A variety of disinfectants are used for pool water treatment. Those used most frequently in large, heavily used pools include chlorine, ozone and chlorine in combination and chlorine dioxide; less frequently used disinfectants include bromine and iodine. There are three main routes of exposure to chemicals in swimming pools or spa waters - inhalation of volatile or aerosolized solutes, dermal contact and direct ingestion of the water. For chlorine-based disinfectants, adequate routine disinfection should be achieved with a free chlorine residual level of at least 1 mg/litre throughout the pool[1]. The residual chlorine for the sample areas ranged between 0.01-4.10mg/L. majority of the recreational waters sampled were within the acceptable range of at least 1mg/L except UPH and CIV sample areas[17].

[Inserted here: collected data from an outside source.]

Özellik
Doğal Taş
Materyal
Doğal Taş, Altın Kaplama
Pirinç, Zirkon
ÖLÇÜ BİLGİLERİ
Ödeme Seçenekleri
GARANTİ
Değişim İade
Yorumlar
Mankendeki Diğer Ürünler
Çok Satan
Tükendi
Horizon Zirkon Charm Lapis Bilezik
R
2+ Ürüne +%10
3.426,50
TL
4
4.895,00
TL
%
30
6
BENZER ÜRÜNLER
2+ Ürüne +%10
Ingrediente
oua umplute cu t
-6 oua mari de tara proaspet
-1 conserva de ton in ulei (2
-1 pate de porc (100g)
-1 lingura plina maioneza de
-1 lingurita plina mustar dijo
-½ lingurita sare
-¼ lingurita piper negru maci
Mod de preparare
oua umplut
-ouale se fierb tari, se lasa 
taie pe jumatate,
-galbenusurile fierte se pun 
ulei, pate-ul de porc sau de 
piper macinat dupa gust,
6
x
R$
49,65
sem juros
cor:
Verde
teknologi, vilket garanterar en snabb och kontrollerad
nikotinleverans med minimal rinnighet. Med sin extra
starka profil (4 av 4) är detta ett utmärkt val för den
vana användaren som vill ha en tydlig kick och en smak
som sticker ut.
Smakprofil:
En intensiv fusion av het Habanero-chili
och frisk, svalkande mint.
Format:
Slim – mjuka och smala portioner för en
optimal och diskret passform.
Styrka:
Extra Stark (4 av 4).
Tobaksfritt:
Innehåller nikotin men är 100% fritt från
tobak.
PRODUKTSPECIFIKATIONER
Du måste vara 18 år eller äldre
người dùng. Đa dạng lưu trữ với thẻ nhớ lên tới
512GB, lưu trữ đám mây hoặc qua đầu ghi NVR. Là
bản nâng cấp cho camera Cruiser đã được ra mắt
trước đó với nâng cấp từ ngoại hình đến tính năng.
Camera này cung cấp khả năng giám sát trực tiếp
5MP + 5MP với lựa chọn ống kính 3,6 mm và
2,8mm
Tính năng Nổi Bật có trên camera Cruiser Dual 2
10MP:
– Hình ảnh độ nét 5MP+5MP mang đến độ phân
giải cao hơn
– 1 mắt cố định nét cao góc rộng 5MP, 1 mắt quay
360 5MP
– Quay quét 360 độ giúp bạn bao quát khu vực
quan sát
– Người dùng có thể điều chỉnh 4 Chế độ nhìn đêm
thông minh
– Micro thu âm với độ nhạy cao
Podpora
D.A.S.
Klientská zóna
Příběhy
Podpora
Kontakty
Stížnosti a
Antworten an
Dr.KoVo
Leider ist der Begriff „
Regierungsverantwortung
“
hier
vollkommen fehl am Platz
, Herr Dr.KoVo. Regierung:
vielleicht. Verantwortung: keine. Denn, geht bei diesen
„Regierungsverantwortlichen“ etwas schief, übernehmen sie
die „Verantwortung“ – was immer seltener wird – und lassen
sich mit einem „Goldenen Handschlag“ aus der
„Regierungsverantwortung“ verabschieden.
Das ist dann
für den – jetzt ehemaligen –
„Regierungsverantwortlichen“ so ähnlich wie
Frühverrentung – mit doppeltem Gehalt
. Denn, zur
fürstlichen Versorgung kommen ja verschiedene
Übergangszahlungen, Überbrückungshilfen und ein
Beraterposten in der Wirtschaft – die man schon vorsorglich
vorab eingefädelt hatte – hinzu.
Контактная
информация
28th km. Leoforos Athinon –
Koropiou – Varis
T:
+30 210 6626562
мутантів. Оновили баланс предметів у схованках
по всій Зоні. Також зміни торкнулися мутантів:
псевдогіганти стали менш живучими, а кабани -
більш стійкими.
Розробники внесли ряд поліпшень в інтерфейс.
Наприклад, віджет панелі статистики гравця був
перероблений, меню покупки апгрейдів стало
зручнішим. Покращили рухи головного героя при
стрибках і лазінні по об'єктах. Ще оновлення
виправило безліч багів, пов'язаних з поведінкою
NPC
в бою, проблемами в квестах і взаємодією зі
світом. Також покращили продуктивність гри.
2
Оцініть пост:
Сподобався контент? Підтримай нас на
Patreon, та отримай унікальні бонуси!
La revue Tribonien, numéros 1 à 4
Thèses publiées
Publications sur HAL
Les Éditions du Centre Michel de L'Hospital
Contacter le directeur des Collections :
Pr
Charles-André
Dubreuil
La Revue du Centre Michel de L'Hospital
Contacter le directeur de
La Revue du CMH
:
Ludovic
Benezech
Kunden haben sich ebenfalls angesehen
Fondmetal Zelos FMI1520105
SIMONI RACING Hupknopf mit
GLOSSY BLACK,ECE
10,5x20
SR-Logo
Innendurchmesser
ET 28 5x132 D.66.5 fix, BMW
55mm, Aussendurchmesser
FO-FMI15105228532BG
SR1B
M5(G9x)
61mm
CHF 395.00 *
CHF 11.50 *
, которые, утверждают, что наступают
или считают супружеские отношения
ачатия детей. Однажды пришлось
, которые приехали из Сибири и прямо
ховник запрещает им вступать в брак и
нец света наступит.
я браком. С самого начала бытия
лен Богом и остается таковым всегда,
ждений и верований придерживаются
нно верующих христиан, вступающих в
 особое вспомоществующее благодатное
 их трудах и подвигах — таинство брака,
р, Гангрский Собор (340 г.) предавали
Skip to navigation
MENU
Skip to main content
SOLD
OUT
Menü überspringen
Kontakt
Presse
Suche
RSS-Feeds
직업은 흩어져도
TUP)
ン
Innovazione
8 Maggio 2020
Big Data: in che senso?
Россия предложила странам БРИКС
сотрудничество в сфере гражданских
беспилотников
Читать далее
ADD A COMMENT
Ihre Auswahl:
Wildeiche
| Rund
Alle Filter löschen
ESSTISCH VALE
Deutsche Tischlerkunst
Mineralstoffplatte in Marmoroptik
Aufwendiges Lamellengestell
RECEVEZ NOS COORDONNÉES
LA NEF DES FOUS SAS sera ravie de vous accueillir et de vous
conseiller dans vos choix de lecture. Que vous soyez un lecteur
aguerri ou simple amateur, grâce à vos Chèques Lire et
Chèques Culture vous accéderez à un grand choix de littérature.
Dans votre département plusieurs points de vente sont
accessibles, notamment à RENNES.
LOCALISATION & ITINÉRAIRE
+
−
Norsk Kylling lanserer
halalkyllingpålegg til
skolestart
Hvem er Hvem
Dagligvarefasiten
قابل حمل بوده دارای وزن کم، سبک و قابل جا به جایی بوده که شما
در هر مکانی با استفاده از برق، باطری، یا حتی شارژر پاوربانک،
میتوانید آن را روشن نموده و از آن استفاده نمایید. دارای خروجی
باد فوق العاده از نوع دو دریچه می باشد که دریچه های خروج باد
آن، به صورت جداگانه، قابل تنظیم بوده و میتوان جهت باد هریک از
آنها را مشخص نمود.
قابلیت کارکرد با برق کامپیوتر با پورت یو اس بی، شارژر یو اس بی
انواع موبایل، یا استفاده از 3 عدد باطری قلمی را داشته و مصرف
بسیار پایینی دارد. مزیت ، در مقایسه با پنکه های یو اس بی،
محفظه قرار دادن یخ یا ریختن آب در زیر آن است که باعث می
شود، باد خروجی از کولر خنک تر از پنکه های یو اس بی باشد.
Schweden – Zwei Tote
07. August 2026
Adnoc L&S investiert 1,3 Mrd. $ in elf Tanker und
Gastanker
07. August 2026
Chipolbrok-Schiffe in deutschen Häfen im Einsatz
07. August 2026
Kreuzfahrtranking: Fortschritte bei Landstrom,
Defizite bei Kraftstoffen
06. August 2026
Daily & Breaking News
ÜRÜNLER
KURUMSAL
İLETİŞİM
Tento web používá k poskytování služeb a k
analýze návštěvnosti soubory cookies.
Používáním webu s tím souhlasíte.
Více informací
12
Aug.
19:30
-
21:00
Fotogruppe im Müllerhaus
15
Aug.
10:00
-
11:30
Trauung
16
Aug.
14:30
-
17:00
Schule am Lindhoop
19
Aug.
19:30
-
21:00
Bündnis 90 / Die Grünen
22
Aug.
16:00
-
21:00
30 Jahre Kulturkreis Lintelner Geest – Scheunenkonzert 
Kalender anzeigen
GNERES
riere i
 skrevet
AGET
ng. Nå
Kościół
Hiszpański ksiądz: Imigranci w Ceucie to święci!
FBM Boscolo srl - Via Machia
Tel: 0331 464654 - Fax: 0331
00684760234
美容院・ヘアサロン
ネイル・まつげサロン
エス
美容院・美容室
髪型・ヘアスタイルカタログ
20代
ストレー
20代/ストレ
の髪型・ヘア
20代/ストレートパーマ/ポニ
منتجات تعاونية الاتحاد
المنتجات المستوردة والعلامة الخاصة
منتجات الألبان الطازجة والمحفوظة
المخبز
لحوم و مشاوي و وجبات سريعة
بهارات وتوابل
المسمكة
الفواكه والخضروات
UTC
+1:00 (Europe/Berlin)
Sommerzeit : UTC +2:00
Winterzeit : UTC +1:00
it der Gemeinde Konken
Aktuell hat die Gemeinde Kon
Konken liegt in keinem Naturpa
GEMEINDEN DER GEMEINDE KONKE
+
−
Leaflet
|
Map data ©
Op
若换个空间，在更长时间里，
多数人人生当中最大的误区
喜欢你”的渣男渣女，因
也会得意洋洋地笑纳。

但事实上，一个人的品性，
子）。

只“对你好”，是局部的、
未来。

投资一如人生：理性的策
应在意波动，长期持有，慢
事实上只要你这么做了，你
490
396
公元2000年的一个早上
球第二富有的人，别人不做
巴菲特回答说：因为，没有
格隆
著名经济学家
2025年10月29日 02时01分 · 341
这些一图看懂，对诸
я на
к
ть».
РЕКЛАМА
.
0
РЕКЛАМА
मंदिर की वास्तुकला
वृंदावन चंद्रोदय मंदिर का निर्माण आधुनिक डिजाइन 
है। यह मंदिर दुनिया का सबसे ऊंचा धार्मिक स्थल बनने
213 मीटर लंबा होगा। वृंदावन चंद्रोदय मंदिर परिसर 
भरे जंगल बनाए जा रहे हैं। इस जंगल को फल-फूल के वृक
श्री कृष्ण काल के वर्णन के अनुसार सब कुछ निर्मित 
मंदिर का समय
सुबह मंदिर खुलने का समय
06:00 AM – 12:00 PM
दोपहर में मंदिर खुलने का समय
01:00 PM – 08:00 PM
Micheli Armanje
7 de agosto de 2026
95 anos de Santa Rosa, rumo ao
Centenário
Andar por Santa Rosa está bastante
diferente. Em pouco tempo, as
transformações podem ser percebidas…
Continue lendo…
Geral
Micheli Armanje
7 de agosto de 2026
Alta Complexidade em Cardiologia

The best way to safe guard against nasty toxicity of public pools is to advice individuals not to urinate into pools, individuals should be advised to shower before jumping into the pool.

4. Conclusions

The result obtained in this study indicates that most of the swimming pools in Port Harcourt are not properly and regularly treated. The least polluted is swimming pool EVE while the most polluted is swimming pool BOU. Recreational water quality should be controlled in order to minimise acute problems of swimming-associated illnesses.